# [Material shown]
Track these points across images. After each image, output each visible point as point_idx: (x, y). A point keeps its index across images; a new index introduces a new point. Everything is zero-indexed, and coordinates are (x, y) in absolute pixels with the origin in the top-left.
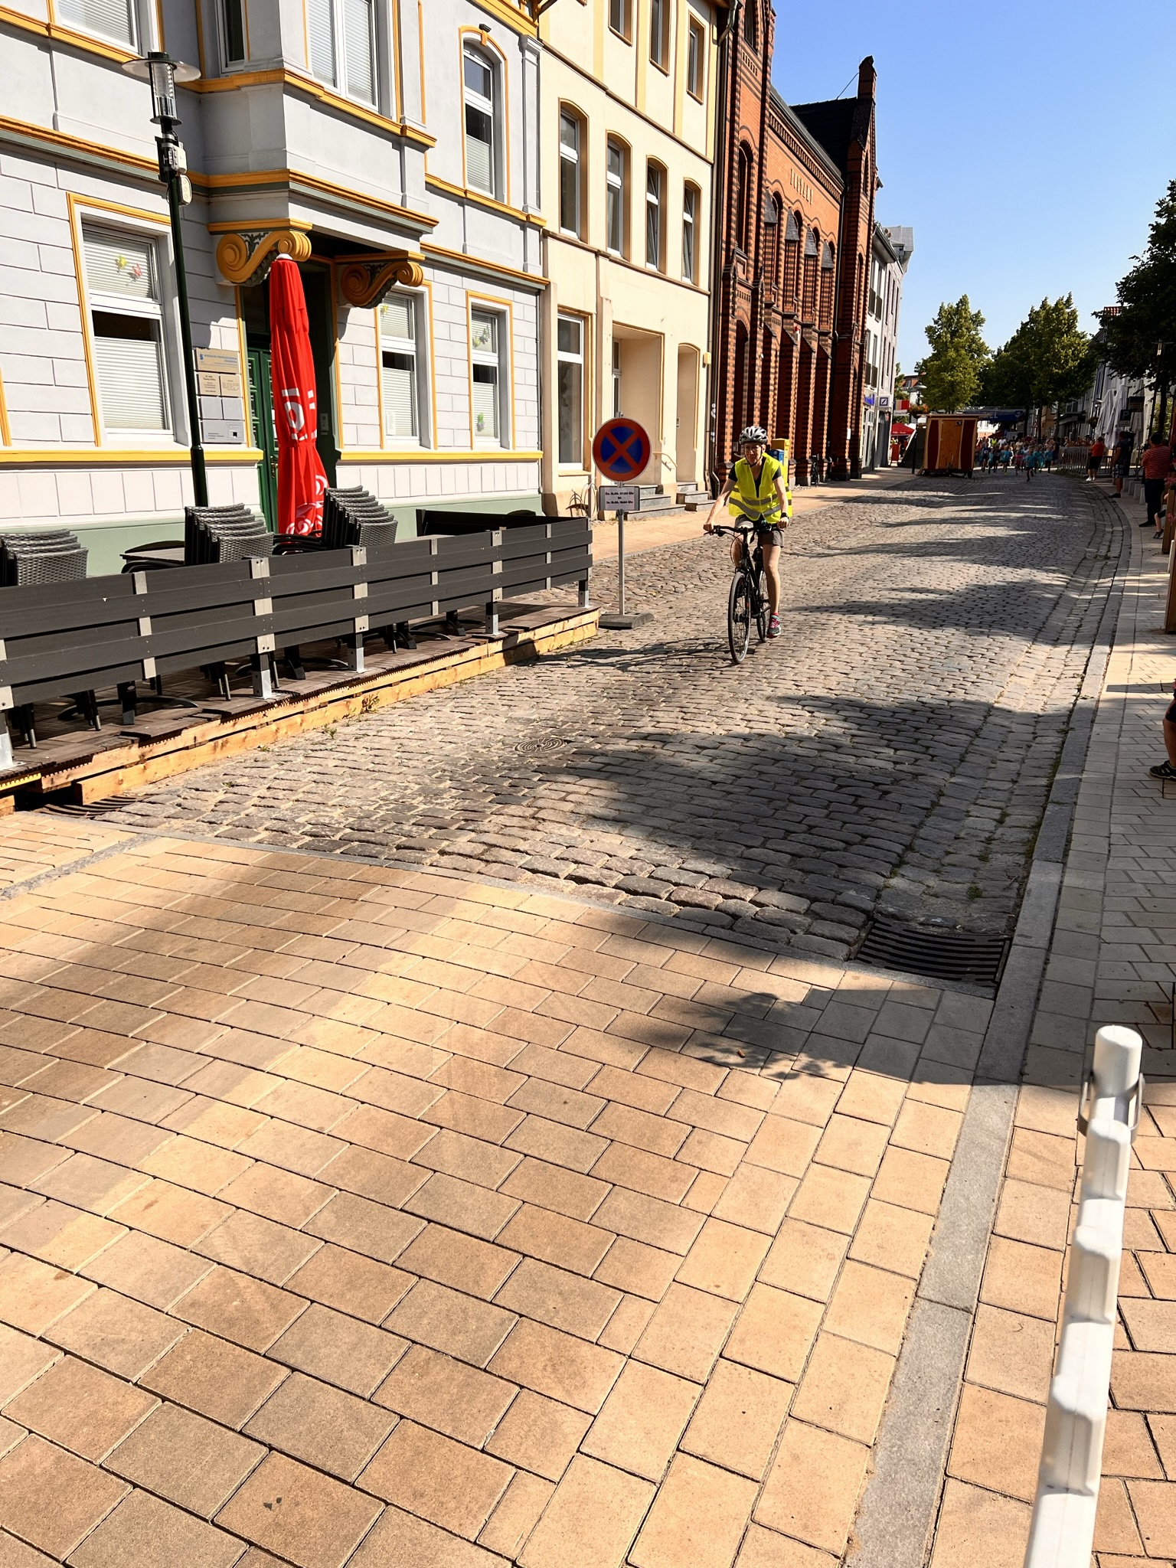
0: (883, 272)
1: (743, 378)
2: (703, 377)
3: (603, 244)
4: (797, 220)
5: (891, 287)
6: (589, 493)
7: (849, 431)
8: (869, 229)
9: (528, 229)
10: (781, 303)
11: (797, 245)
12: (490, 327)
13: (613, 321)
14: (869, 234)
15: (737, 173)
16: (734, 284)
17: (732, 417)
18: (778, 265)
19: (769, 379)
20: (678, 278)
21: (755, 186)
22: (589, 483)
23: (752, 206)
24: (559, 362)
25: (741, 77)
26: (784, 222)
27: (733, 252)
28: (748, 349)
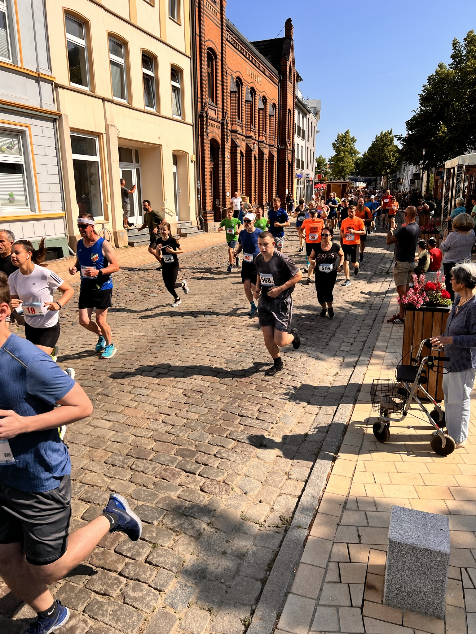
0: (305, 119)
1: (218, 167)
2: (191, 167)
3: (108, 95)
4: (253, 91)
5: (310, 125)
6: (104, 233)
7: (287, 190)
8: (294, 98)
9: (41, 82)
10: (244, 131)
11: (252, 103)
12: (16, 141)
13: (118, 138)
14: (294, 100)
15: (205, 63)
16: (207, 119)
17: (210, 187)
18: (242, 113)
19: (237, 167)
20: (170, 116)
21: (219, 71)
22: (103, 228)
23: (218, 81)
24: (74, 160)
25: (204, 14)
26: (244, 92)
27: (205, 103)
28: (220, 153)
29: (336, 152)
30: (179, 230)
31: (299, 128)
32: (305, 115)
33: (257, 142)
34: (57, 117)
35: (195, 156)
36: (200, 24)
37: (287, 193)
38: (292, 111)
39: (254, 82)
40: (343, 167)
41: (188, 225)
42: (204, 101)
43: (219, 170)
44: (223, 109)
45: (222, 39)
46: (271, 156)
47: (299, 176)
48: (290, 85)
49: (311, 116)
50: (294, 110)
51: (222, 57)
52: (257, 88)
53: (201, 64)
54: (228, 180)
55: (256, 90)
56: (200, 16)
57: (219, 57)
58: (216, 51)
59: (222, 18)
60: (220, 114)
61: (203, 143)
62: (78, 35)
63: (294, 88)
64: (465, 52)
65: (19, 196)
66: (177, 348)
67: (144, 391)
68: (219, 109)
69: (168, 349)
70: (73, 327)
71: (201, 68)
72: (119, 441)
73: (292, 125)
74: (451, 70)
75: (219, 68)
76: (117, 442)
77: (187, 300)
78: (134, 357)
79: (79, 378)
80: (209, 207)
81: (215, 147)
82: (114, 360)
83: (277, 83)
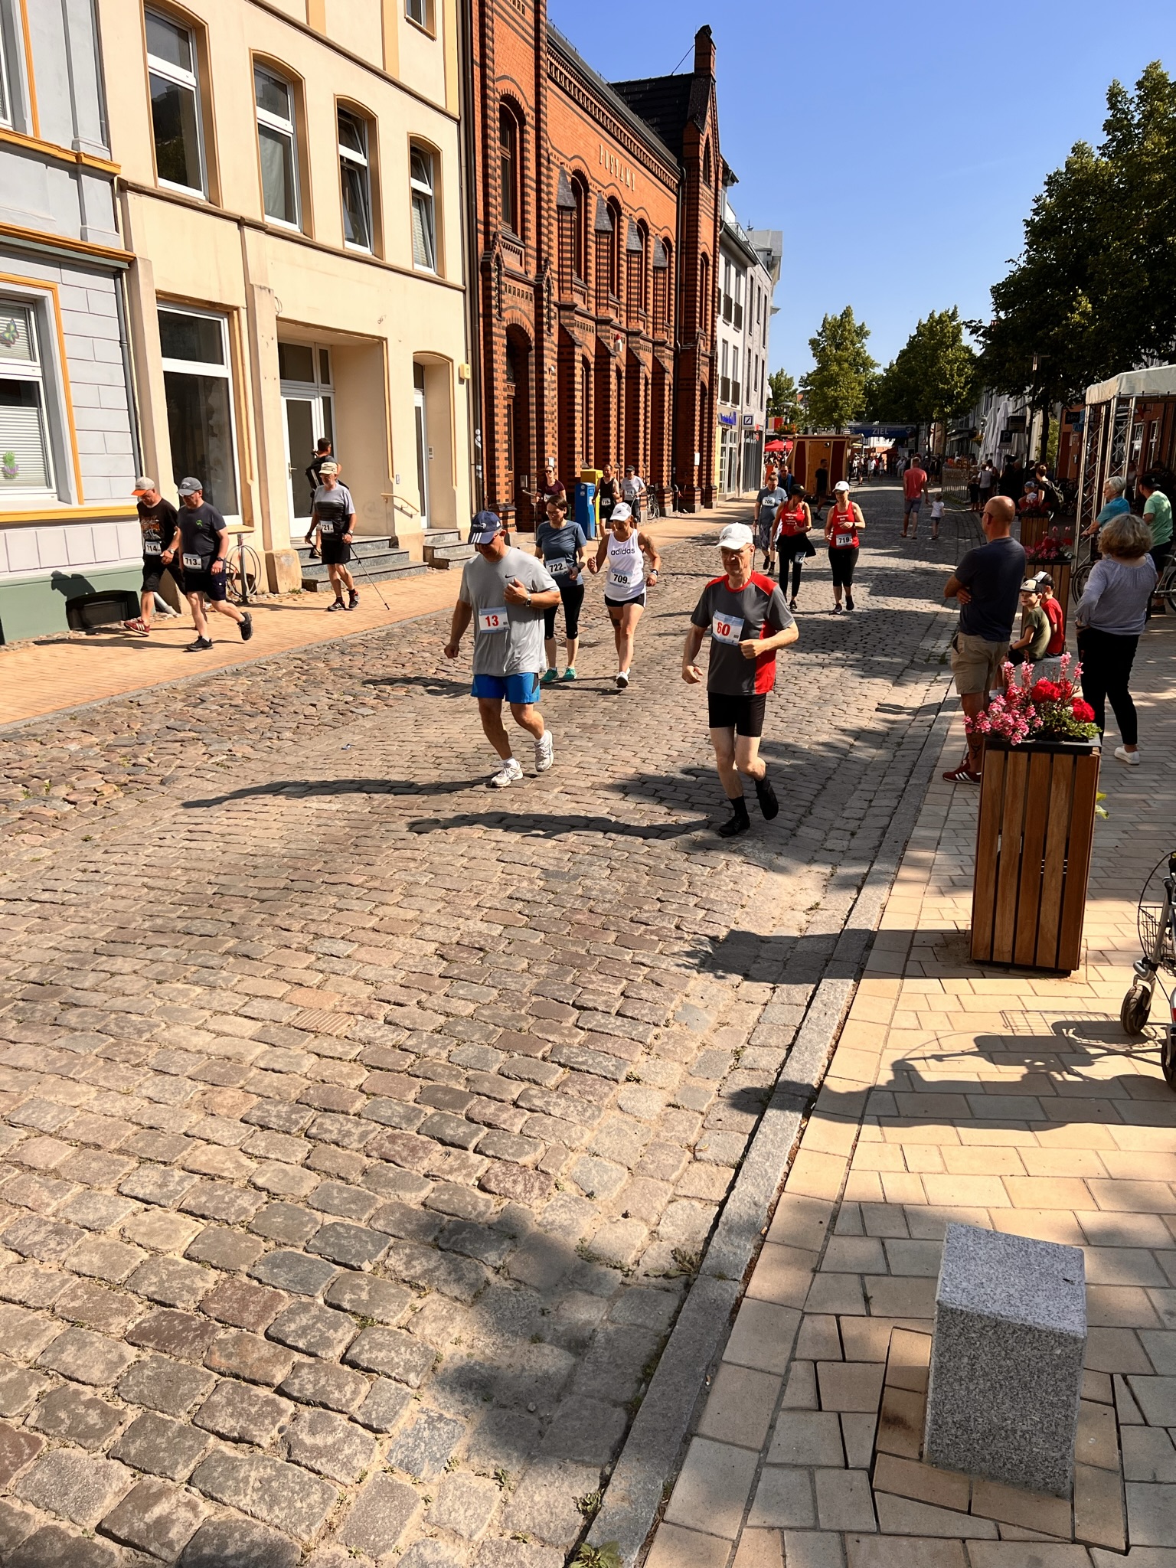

# [Task]
Retype, exactly and in full, the lines above from the one containing "16: (734, 284)" through the one containing "27: (733, 252)".

# [Exercise output]
16: (734, 284)
17: (732, 417)
18: (778, 265)
19: (769, 379)
20: (678, 278)
21: (755, 186)
22: (589, 483)
23: (752, 206)
24: (559, 362)
25: (741, 77)
26: (784, 222)
27: (733, 252)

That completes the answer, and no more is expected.